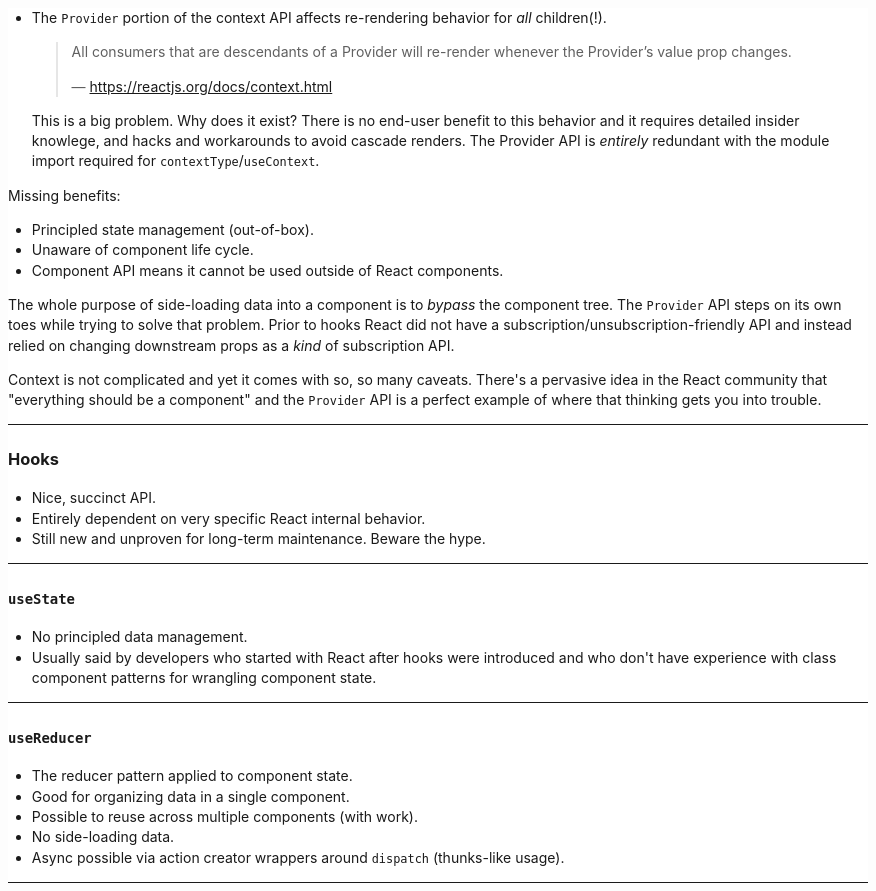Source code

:   - The `Provider` portion of the context API affects re-rendering behavior for
    _all_ children(!).

    > All consumers that are descendants of a Provider will re-render whenever
    > the Provider’s value prop changes.
    >
    > — <https://reactjs.org/docs/context.html>

    This is a big problem. Why does it exist? There is no end-user benefit to
    this behavior and it requires detailed insider knowlege, and hacks and
    workarounds to avoid cascade renders. The Provider API is _entirely_
    redundant with the module import required for `contextType`/`useContext`.

Missing benefits:

- Principled state management (out-of-box).
- Unaware of component life cycle.
- Component API means it cannot be used outside of React components.

The whole purpose of side-loading data into a component is to _bypass_ the
component tree. The `Provider` API steps on its own toes while trying to solve
that problem. Prior to hooks React did not have
a subscription/unsubscription-friendly API and instead relied on changing
downstream props as a _kind_ of subscription API.

Context is not complicated and yet it comes with so, so many caveats. There's
a pervasive idea in the React community that "everything should be a component"
and the `Provider` API is a perfect example of where that thinking gets you
into trouble.

---

### Hooks

- Nice, succinct API.
- Entirely dependent on very specific React internal behavior.
- Still new and unproven for long-term maintenance. Beware the hype.

---

### `useState`

- No principled data management.
- Usually said by developers who started with React after hooks were introduced
  and who don't have experience with class component patterns for wrangling
  component state.

---

### `useReducer`

- The reducer pattern applied to component state.
- Good for organizing data in a single component.
- Possible to reuse across multiple components (with work).
- No side-loading data.
- Async possible via action creator wrappers around `dispatch` (thunks-like
  usage).

---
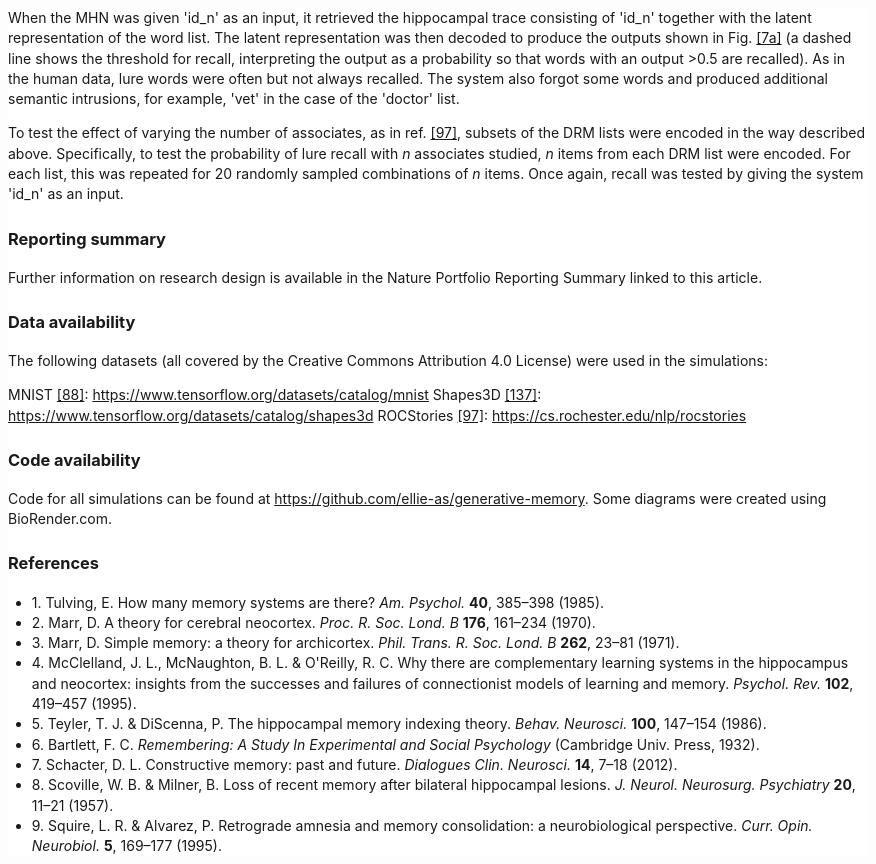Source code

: When the MHN was given 'id_n' as an input, it retrieved the hippocampal trace consisting of 'id_n' together with the latent representation of the word list. The latent representation was then decoded to produce the outputs shown in Fig. [[7a]](#ref-fig-7) (a dashed line shows the threshold for recall, interpreting the output as a probability so that words with an output >0.5 are recalled). As in the human data, lure words were often but not always recalled. The system also forgot some words and produced additional semantic intrusions, for example, 'vet' in the case of the 'doctor' list.

To test the effect of varying the number of associates, as in ref. [[97]](#ref-97), subsets of the DRM lists were encoded in the way described above. Specifically, to test the probability of lure recall with *n* associates studied, *n* items from each DRM list were encoded. For each list, this was repeated for 20 randomly sampled combinations of *n* items. Once again, recall was tested by giving the system 'id_n' as an input.

### Reporting summary

Further information on research design is available in the Nature Portfolio Reporting Summary linked to this article.

### Data availability

The following datasets (all covered by the Creative Commons Attribution 4.0 License) were used in the simulations:

MNIST [[88]](#ref-88): https://www.tensorflow.org/datasets/catalog/mnist Shapes3D [[137]](#ref-137): https://www.tensorflow.org/datasets/catalog/shapes3d ROCStories [[97]](#ref-97): https://cs.rochester.edu/nlp/rocstories

### Code availability

Code for all simulations can be found at https://github.com/ellie-as/generative-memory. Some diagrams were created using BioRender.com.

### References

*   <a id="ref-1"></a>1. Tulving, E. How many memory systems are there? *Am. Psychol.* **40**, 385–398 (1985).
*   <a id="ref-2"></a>2. Marr, D. A theory for cerebral neocortex. *Proc. R. Soc. Lond. B* **176**, 161–234 (1970).
*   <a id="ref-3"></a>3. Marr, D. Simple memory: a theory for archicortex. *Phil. Trans. R. Soc. Lond. B* **262**, 23–81 (1971).
*   <a id="ref-4"></a>4. McClelland, J. L., McNaughton, B. L. & O'Reilly, R. C. Why there are complementary learning systems in the hippocampus and neocortex: insights from the successes and failures of connectionist models of learning and memory. *Psychol. Rev.* **102**, 419–457 (1995).
*   <a id="ref-5"></a>5. Teyler, T. J. & DiScenna, P. The hippocampal memory indexing theory. *Behav. Neurosci.* **100**, 147–154 (1986).
*   <a id="ref-6"></a>6. Bartlett, F. C. *Remembering: A Study In Experimental and Social Psychology* (Cambridge Univ. Press, 1932).
*   <a id="ref-7"></a>7. Schacter, D. L. Constructive memory: past and future. *Dialogues Clin. Neurosci.* **14**, 7–18 (2012).
*   <a id="ref-8"></a>8. Scoville, W. B. & Milner, B. Loss of recent memory after bilateral hippocampal lesions. *J. Neurol. Neurosurg. Psychiatry* **20**, 11–21 (1957).
*   <a id="ref-9"></a>9. Squire, L. R. & Alvarez, P. Retrograde amnesia and memory consolidation: a neurobiological perspective. *Curr. Opin. Neurobiol.* **5**, 169–177 (1995).

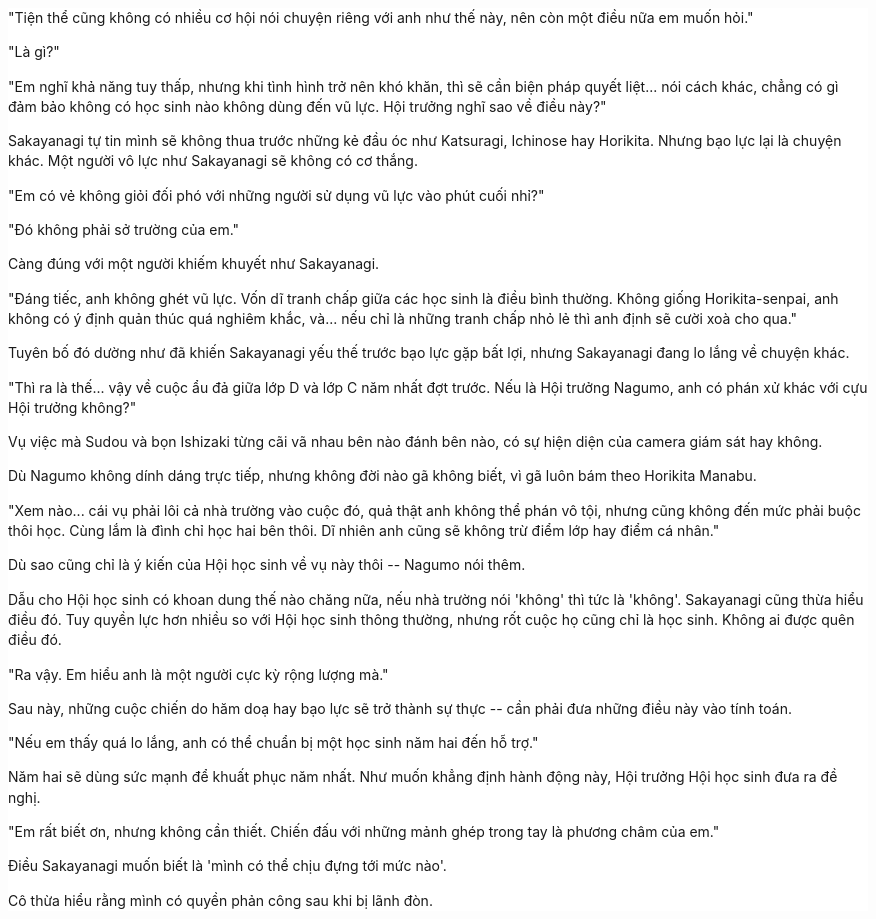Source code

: \"Tiện thể cũng không có nhiều cơ hội nói chuyện riêng với anh như thế này, nên còn một điều nữa em muốn hỏi.\"

\"Là gì?\"

\"Em nghĩ khả năng tuy thấp, nhưng khi tình hình trở nên khó khăn, thì sẽ cần biện pháp quyết liệt\... nói cách khác, chẳng có gì đảm bảo không có học sinh nào không dùng đến vũ lực. Hội trưởng nghĩ sao về điều này?\"

Sakayanagi tự tin mình sẽ không thua trước những kẻ đầu óc như Katsuragi, Ichinose hay Horikita. Nhưng bạo lực lại là chuyện khác. Một người vô lực như Sakayanagi sẽ không có cơ thắng.

\"Em có vẻ không giỏi đối phó với những người sử dụng vũ lực vào phút cuối nhỉ?\"

\"Đó không phải sở trường của em.\"

Càng đúng với một người khiếm khuyết như Sakayanagi.

\"Đáng tiếc, anh không ghét vũ lực. Vốn dĩ tranh chấp giữa các học sinh là điều bình thường. Không giống Horikita-senpai, anh không có ý định quản thúc quá nghiêm khắc, và\... nếu chỉ là những tranh chấp nhỏ lẻ thì anh định sẽ cười xoà cho qua.\"

Tuyên bố đó dường như đã khiến Sakayanagi yếu thế trước bạo lực gặp bất lợi, nhưng Sakayanagi đang lo lắng về chuyện khác.

\"Thì ra là thế\... vậy về cuộc ẩu đả giữa lớp D và lớp C năm nhất đợt trước. Nếu là Hội trưởng Nagumo, anh có phán xử khác với cựu Hội trưởng không?\"

Vụ việc mà Sudou và bọn Ishizaki từng cãi vã nhau bên nào đánh bên nào, có sự hiện diện của camera giám sát hay không.

Dù Nagumo không dính dáng trực tiếp, nhưng không đời nào gã không biết, vì gã luôn bám theo Horikita Manabu.

\"Xem nào\... cái vụ phải lôi cả nhà trường vào cuộc đó, quả thật anh không thể phán vô tội, nhưng cũng không đến mức phải buộc thôi học. Cùng lắm là đình chỉ học hai bên thôi. Dĩ nhiên anh cũng sẽ không trừ điểm lớp hay điểm cá nhân.\"

Dù sao cũng chỉ là ý kiến của Hội học sinh về vụ này thôi -- Nagumo nói thêm.

Dẫu cho Hội học sinh có khoan dung thế nào chăng nữa, nếu nhà trường nói \'không\' thì tức là \'không\'. Sakayanagi cũng thừa hiểu điều đó. Tuy quyền lực hơn nhiều so với Hội học sinh thông thường, nhưng rốt cuộc họ cũng chỉ là học sinh. Không ai được quên điều đó.

\"Ra vậy. Em hiểu anh là một người cực kỳ rộng lượng mà.\"

Sau này, những cuộc chiến do hăm doạ hay bạo lực sẽ trở thành sự thực -- cần phải đưa những điều này vào tính toán.

\"Nếu em thấy quá lo lắng, anh có thể chuẩn bị một học sinh năm hai đến hỗ trợ.\"

Năm hai sẽ dùng sức mạnh để khuất phục năm nhất. Như muốn khẳng định hành động này, Hội trưởng Hội học sinh đưa ra đề nghị.

\"Em rất biết ơn, nhưng không cần thiết. Chiến đấu với những mảnh ghép trong tay là phương châm của em.\"

Điều Sakayanagi muốn biết là \'mình có thể chịu đựng tới mức nào\'.

Cô thừa hiểu rằng mình có quyền phản công sau khi bị lãnh đòn.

_ _ _ _ _

Work instructions =
Each line in the listing above that contains "giữa" should be copied.

Your response =
\"Đáng tiếc, anh không ghét vũ lực. Vốn dĩ tranh chấp giữa các học sinh là điều bình thường. Không giống Horikita-senpai, anh không có ý định quản thúc quá nghiêm khắc, và\... nếu chỉ là những tranh chấp nhỏ lẻ thì anh định sẽ cười xoà cho qua.\"
\"Thì ra là thế\... vậy về cuộc ẩu đả giữa lớp D và lớp C năm nhất đợt trước. Nếu là Hội trưởng Nagumo, anh có phán xử khác với cựu Hội trưởng không?\"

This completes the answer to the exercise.